Short exercise: Please quote all of the records below verbatim, line for line.

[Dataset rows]
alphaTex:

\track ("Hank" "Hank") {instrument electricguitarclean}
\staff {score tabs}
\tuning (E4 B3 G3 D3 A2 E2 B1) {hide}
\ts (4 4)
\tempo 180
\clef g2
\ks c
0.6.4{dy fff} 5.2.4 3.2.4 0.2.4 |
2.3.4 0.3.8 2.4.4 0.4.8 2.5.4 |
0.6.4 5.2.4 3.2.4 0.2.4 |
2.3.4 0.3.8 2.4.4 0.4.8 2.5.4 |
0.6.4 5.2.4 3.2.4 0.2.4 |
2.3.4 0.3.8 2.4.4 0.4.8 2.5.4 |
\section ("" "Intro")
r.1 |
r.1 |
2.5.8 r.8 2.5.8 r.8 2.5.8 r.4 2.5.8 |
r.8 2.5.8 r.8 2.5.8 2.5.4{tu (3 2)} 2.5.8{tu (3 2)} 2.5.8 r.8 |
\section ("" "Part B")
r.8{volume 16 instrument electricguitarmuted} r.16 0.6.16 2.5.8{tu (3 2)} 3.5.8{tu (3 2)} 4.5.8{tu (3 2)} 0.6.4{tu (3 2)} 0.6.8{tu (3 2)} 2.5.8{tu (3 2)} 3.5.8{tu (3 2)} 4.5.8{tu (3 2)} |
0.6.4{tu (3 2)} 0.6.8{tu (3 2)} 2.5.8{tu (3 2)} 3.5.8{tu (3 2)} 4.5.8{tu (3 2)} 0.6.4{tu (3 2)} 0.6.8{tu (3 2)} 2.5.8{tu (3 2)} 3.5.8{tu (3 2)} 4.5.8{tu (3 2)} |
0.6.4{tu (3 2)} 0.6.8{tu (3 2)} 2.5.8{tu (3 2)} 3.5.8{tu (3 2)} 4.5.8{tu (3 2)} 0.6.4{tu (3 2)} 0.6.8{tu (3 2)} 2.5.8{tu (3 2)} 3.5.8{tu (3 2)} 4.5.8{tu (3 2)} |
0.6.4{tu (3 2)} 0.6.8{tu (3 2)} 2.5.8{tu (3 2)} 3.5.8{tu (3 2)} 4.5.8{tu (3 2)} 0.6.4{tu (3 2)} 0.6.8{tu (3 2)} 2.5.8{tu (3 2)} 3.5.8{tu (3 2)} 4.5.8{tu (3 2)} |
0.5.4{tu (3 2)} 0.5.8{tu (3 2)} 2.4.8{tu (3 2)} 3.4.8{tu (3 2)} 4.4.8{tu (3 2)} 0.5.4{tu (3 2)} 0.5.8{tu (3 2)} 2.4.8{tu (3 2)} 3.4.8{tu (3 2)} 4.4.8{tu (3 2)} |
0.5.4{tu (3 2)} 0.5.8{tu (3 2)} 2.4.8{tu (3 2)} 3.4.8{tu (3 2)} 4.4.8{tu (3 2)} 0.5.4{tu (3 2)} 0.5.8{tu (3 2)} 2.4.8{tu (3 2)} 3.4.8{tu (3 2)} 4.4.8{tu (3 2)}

Complete response:
alphaTex:

\track ("Hank" "Hank") {instrument electricguitarclean}
\staff {score tabs}
\tuning (E4 B3 G3 D3 A2 E2 B1) {hide}
\ts (4 4)
\tempo 180
\clef g2
\ks c
0.6.4{dy fff} 5.2.4 3.2.4 0.2.4 |
2.3.4 0.3.8 2.4.4 0.4.8 2.5.4 |
0.6.4 5.2.4 3.2.4 0.2.4 |
2.3.4 0.3.8 2.4.4 0.4.8 2.5.4 |
0.6.4 5.2.4 3.2.4 0.2.4 |
2.3.4 0.3.8 2.4.4 0.4.8 2.5.4 |
\section ("" "Intro")
r.1 |
r.1 |
2.5.8 r.8 2.5.8 r.8 2.5.8 r.4 2.5.8 |
r.8 2.5.8 r.8 2.5.8 2.5.4{tu (3 2)} 2.5.8{tu (3 2)} 2.5.8 r.8 |
\section ("" "Part B")
r.8{volume 16 instrument electricguitarmuted} r.16 0.6.16 2.5.8{tu (3 2)} 3.5.8{tu (3 2)} 4.5.8{tu (3 2)} 0.6.4{tu (3 2)} 0.6.8{tu (3 2)} 2.5.8{tu (3 2)} 3.5.8{tu (3 2)} 4.5.8{tu (3 2)} |
0.6.4{tu (3 2)} 0.6.8{tu (3 2)} 2.5.8{tu (3 2)} 3.5.8{tu (3 2)} 4.5.8{tu (3 2)} 0.6.4{tu (3 2)} 0.6.8{tu (3 2)} 2.5.8{tu (3 2)} 3.5.8{tu (3 2)} 4.5.8{tu (3 2)} |
0.6.4{tu (3 2)} 0.6.8{tu (3 2)} 2.5.8{tu (3 2)} 3.5.8{tu (3 2)} 4.5.8{tu (3 2)} 0.6.4{tu (3 2)} 0.6.8{tu (3 2)} 2.5.8{tu (3 2)} 3.5.8{tu (3 2)} 4.5.8{tu (3 2)} |
0.6.4{tu (3 2)} 0.6.8{tu (3 2)} 2.5.8{tu (3 2)} 3.5.8{tu (3 2)} 4.5.8{tu (3 2)} 0.6.4{tu (3 2)} 0.6.8{tu (3 2)} 2.5.8{tu (3 2)} 3.5.8{tu (3 2)} 4.5.8{tu (3 2)} |
0.5.4{tu (3 2)} 0.5.8{tu (3 2)} 2.4.8{tu (3 2)} 3.4.8{tu (3 2)} 4.4.8{tu (3 2)} 0.5.4{tu (3 2)} 0.5.8{tu (3 2)} 2.4.8{tu (3 2)} 3.4.8{tu (3 2)} 4.4.8{tu (3 2)} |
0.5.4{tu (3 2)} 0.5.8{tu (3 2)} 2.4.8{tu (3 2)} 3.4.8{tu (3 2)} 4.4.8{tu (3 2)} 0.5.4{tu (3 2)} 0.5.8{tu (3 2)} 2.4.8{tu (3 2)} 3.4.8{tu (3 2)} 4.4.8{tu (3 2)}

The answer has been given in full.